Re: [PATCH v11 18/20] x86: Handle TDX erratum to reset TDX private memory during kexec() and reboot

From: Huang, Kai
Date: Tue Jun 13 2023 - 20:16:10 EST


On Tue, 2023-06-13 at 14:05 +0300, kirill.shutemov@xxxxxxxxxxxxxxx wrote:
> On Tue, Jun 13, 2023 at 12:51:23AM +0000, Huang, Kai wrote:
> > On Mon, 2023-06-12 at 06:47 -0700, Dave Hansen wrote:
> > > On 6/12/23 03:27, Huang, Kai wrote:
> > > > So I think a __mb() after setting tdmr->pamt_4k_base should be good enough, as
> > > > it guarantees when setting to any pamt_*_size happens, the valid pamt_4k_base
> > > > will be seen by other cpus.
> > > >
> > > > Does it make sense?
> > >
> > > Just use a normal old atomic_t or set_bit()/test_bit().
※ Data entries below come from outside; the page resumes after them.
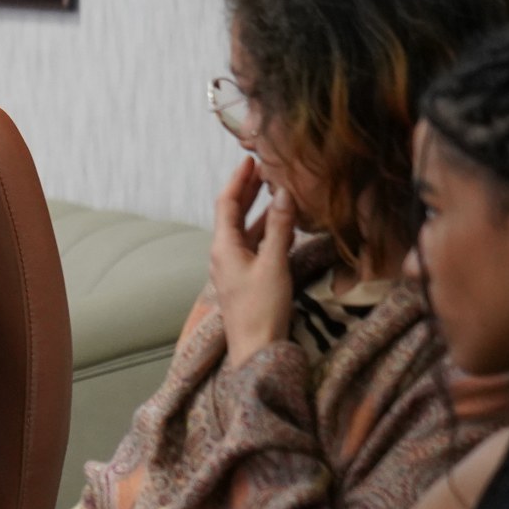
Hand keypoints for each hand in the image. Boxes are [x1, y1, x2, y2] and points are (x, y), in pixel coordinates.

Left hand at [208, 156, 296, 366]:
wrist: (257, 349)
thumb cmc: (262, 309)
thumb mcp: (275, 264)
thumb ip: (281, 229)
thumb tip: (284, 194)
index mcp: (223, 246)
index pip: (226, 203)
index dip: (239, 180)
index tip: (251, 159)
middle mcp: (224, 253)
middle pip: (233, 214)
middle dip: (248, 190)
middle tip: (265, 169)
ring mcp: (234, 267)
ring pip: (246, 230)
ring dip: (260, 209)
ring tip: (277, 190)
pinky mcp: (246, 278)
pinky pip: (255, 246)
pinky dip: (267, 230)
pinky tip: (282, 224)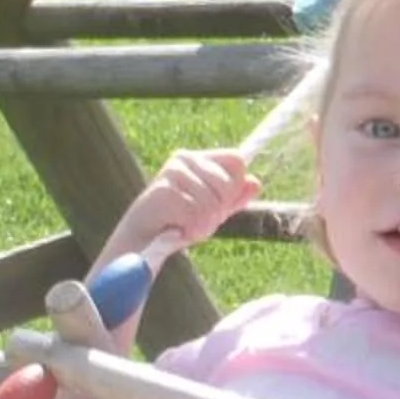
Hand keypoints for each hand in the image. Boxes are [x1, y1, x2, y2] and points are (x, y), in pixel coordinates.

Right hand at [113, 148, 258, 262]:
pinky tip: (177, 229)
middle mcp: (185, 157)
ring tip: (185, 225)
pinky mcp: (164, 190)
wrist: (143, 241)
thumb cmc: (178, 223)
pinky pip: (197, 214)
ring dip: (203, 224)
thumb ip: (234, 198)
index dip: (235, 188)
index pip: (237, 162)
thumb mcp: (213, 211)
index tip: (218, 205)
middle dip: (218, 211)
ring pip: (213, 202)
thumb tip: (256, 182)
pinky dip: (192, 229)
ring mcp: (173, 172)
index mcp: (199, 158)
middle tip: (196, 219)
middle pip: (228, 184)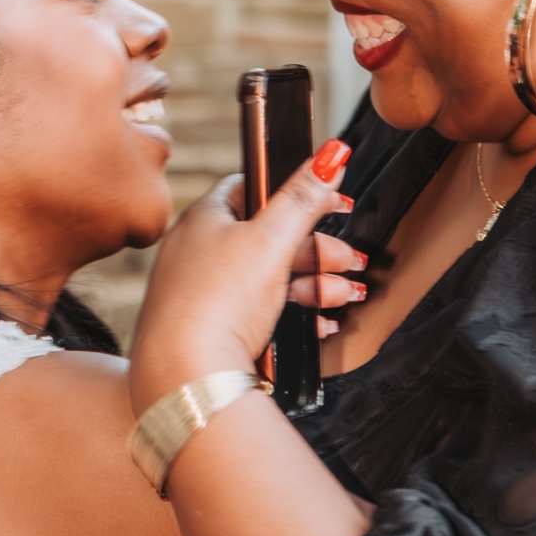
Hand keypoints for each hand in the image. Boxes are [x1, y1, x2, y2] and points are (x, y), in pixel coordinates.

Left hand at [131, 141, 358, 408]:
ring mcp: (203, 295)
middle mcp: (198, 254)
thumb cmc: (216, 303)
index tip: (330, 201)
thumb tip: (329, 155)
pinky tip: (321, 325)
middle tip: (349, 259)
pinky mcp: (212, 332)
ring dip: (315, 285)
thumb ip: (303, 198)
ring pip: (270, 280)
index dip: (294, 191)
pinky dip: (295, 316)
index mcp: (203, 220)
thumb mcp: (270, 240)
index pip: (251, 187)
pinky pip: (261, 316)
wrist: (187, 379)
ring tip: (345, 294)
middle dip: (316, 249)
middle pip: (269, 239)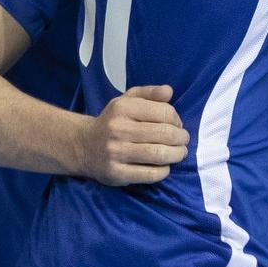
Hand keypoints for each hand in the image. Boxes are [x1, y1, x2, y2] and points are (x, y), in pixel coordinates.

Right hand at [72, 84, 189, 185]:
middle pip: (165, 134)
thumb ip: (150, 93)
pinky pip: (150, 174)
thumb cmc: (113, 121)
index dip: (177, 119)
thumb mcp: (127, 100)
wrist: (84, 146)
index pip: (164, 112)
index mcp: (123, 108)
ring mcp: (116, 152)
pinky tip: (165, 166)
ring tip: (180, 153)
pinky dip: (164, 171)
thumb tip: (169, 91)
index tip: (177, 124)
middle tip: (184, 140)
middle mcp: (118, 129)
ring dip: (177, 154)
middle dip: (181, 138)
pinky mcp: (116, 173)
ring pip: (159, 154)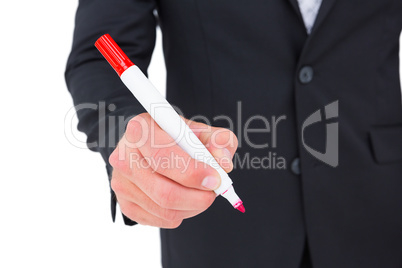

They have
> > > built-in memory barriers are are less likely to get botched.
> >
> > Thanks for the suggestion.
> >
> > Hi Dave, Kirill,
> >
> > I'd like to check with you that whether we should introduce a mechanism to track
> > TDX private pages for both this patch and the next.
> >
> > As you can see this patch only deals PAMT pages due to couple of reasons that
> > mnentioned in the changelog. The next MCE patch handles all TDX private pages,
> > but it uses SEAMCALL in the #MC handler. Using SEAMCALL has two cons: 1) it is
> > slow (probably doesn't matter, though); 2) it brings additional risk of
> > triggering further #MC inside TDX module, although such risk should be a
> > theoretical thing.
> >
> > If we introduce a helper to mark a page as TDX private page, then both above
> > patches can utilize it. We don't need to consult TDMRs to get PAMT anymore in
> > this patch (we will need a way to loop all TDX-usable memory pages, but this
> > needs to be done anyway with TDX guests). I believe eventually we can end up
> > with less code.
> >
> > In terms of how to do, for PAMT pages, we can set page->private to a TDX magic
> > number because they come out of page allocator directly. Secure-EPT pages are
> > like PAMT pages too. For TDX guest private pages, Sean is moving to implement
> > KVM's own pseudo filesystem so they will have a unique mapping to identify.
> >
> > https://github.com/sean-jc/linux/commit/40d338c8629287dda60a9f7c800ede8549295a7c
> >
> > And my thinking is in this TDX host series, we can just handle PAMT pages. Both
> > secure-EPT and TDX guest private pages can be handled later in KVM TDX series.
> > I think eventually we can have a function like below to tell whether a page is
> > TDX private page:
> >
> > bool page_is_tdx_private(struct page *page)
> > {
> > if (page->private == TDX_PRIVATE_MAGIC)
> > return true;
> >
> > if (!page_mapping(page))
> > return false;
> >
> > return page_mapping(page)->a_ops == &kvm_gmem_ops;
> > }
> >
> > How does this sound? Or any other comments? Thanks!
>
> If you going to take this path it has to be supported natively by
> kvm_gmem_: it has to provide API for that. 
>

Yes.

> You should not assume that
> page->private is free to use. It is owned by kvm_gmmem.
>

page->private is only for PAMT and SEPT pages. kmem_gmem has it's own mapping
which can be used to identify the pages owned by it.

Hmm.. I think we should just leave them out for now, as they theoretically are
owned by KVM thus can be handled by KVM, e.g., in it's reboot or shutdown or
module unload code path.

If we are fine to use SEAMCALL in the #MC handler code path, I think perhaps we
can just keep using TDMRs to locate PAMTs.